Лаврентий вскочил, шатаясь, вытирая лицо рукавом. Кровь уже запеклась, смешалась с грязью, превратилась в чёрную, потрескавшуюся корку. И он побежал. Побежал по улицам — туда, где ещё не все успели уйти. И немцы — за ним, как свора.

— Захребетниковы здесь! — кричал он, тыча пальцем в калитку с выцветшей резьбой в виде петуха. — Забирайте! Они сына прятали! Красноармеец в бегах!

Двое солдат выломали калитку ударом прикладов. Из дома донёсся женский крик, полный ужаса, потом выстрел. Лаврентий не обернулся. Бежал дальше, припадая на одну ногу.

— Трофимов — вон тот дом! Степан Трофимов! Коммунист! Агитировал против германской власти!

Ещё один крик. Ещё один выстрел. Где-то занялся пожар.

— А Аглая… — Лаврентий остановился посреди улицы, обернулся, и глаза его безумно забегали, выискивая. — Аглая?! Где эта сука? Где?!

Но Аглая уже исчезла. Вместе с Дмитрием они бежали задами, через огороды, перелезая через плетни, поднимая людей, стуча в окна, колотя в двери.

— Вставайте! — кричала Аглая, врываясь в дома без стука. — Немцы! Уходите, пока не поздно! Лаврентий ведёт!

— Живее! — Дмитрий подхватывал детей, стариков, совал в руки узлы с нехитрым скарбом. — Бросайте добро! Жизнь спасайте! Быстро! В лес, за овраг, к Кривому ручью!

А сзади уже полыхал Трофимовский дом. И Захребетниковых двор. И небо над Волчьей Заводью становилось красным — красным, как кровь, как ненависть, как зарево над всей горящей страной.

Лес встретил их холодом и запахом прелой листвы, смешанным с ароматом смолы и сырых мхов. Весь этот запах — мокрой коры, прошлогодних грибов, раздавленных шишек — вдруг показался родным, единственно правильным, тем, что осталось от прежней жизни. Люди шли молча. Молча, потому что слов не было. Шли женщины с узлами и котомками, прижимая к груди младенцев. Шли старики, которых поддерживали под руки. Шли дети, ещё не понимающие, почему нельзя плакать.

Один мальчишка, лет пяти, белоголовый и чумазый, всё тянул: «Мама, я пить хочу». Мать, худая, как щепка, с почерневшими губами, зажимала ему рот ладонью и шептала: «Тихо, сынок, тихо. Сейчас ручей будет. Потерпи, родной».

Аглая шагала в первых рядах. На руках у неё был Егорка — трёхлетний, в застиранной рубашонке, чужой, осиротевший накануне. Его мать, Клавдию, убило осколком при бомбёжке, когда они бежали из соседней деревни. Егорка не плакал — он только сжимал кулачки и молча смотрел на мир большими, по-взрослому серьёзными глазами, в которых застыла какая-то недетская мудрость. Аглая прижимала его к груди и чувствовала, как маленькое сердечко колотится часто-часто — как птичка в клетке.

Она не знала, куда идти. Ни тропинки, ни приметы. Только командирский приказ: «К озеру, там наши». Но она шла и вела за собой людей. Только обернулась раз — посмотреть, не отстал ли кто.

— Аглая! — окликнул её Дмитрий.

Он вынырнул из-за сосен, как леший — в рваной гимнастёрке, без шапки, с автоматом на плече. Бледный, решительный, он был сейчас совсем не похож на того парня, который три дня назад таскал брёвна на лесозаготовках. В глазах его стояла та самая страшная готовность, которая бывает у людей перед последним шагом — шагом, с которого не возвращаются.

Аглая остановилась. Егорка заворочался у неё на руках.

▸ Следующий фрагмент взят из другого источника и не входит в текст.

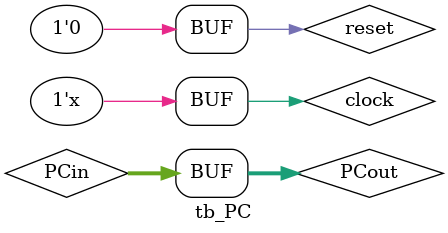
<source format=v>
module tb_PC;

	reg clock, reset;
	reg [31:0] PCin;
	
	wire [31:0] PCout;

PC dut(.clock(clock),.reset(reset),.PCin(PCin),.PCout(PCout));

initial clock=0;
always #5 clock=~clock;

initial begin

#10 reset=1 ;

#10 reset=0;PCin=PCout;

#10 reset=0;PCin=PCout;


end
	

endmodule

</source>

— Стой! — крикнул Дмитрий, подбегая. — Людей подсчитай. Меня не ждите.

— Ты куда? — Аглая схватила его за рукав, вцепилась так, что пальцы побелели. Глаза её наполнились слезами, но она не дала им упасть — только губы задрожали. — Дмитрий, не дури. Немцев много. С отрядом вместе уйдём в лес, там и отсидимся.

— Некогда отсиживаться, — тихо ответил он. — Они за нами погоню пустят. Мотоциклы у них, собаки. Кто тогда людей прикроет? Я здесь каждую тропу знаю, каждую кочку, каждый овраг. Я их задержу.

— Один задержишь? — в голосе Аглаи появилась мольба. — Дмитрий, милый, там же десятки!

— А мне много и не надо. — Он усмехнулся — горько, невесело, уголками губ. — Минут тридцать выиграю. А вы за это время до озера дойдёте.

Аглая молчала. Она смотрела на него — на его скулы, заросшие тёмной щетиной, на его разбитые в кровь губы, на кадык, который ходил ходуном, когда он глотал.

— Дмитрий, — сказала она вдруг другим голосом — тихим, почти шёпотом. — Я ведь тебя сразу поняла. Как ты список увидел. Как к партизанам побежал. Знала, что не предашь. Знала.

Дмитрий хотел что-то сказать, но только сглотнул. Сжал её ладонь — крепко, на секунду — так, что костяшки хрустнули. Потом выпустил.

— Смотри там… Егорку береги. — Он кивнул на мальчика, который уже уснул у Аглаи на плече, намотав на палец её косу. — И себя. Себя береги тоже.

— Дмитрий! — крикнула она ему вслед, но он уже исчез в чаще. Только ветка качнулась, только лист сорвался и упал, кружась. Растворился, как утренний туман над болотом.

Аглая долго смотрела в ту сторону, где его уже не было. Потом развернулась к людям — тем, что стояли, переминались, ждали её слова. Вдохнула глубоко, как перед прыжком в ледяную воду.

— Встали! — крикнула она. Голос её, молодой и звонкий, вдруг стал твёрдым, как кованое железо. — Нечего расселись! Кто на ногах держится — берёт под руку того, кто падает. Детей не бросать. Идём к озеру, там партизанский лагерь. Живыми дойдём. Я сказала!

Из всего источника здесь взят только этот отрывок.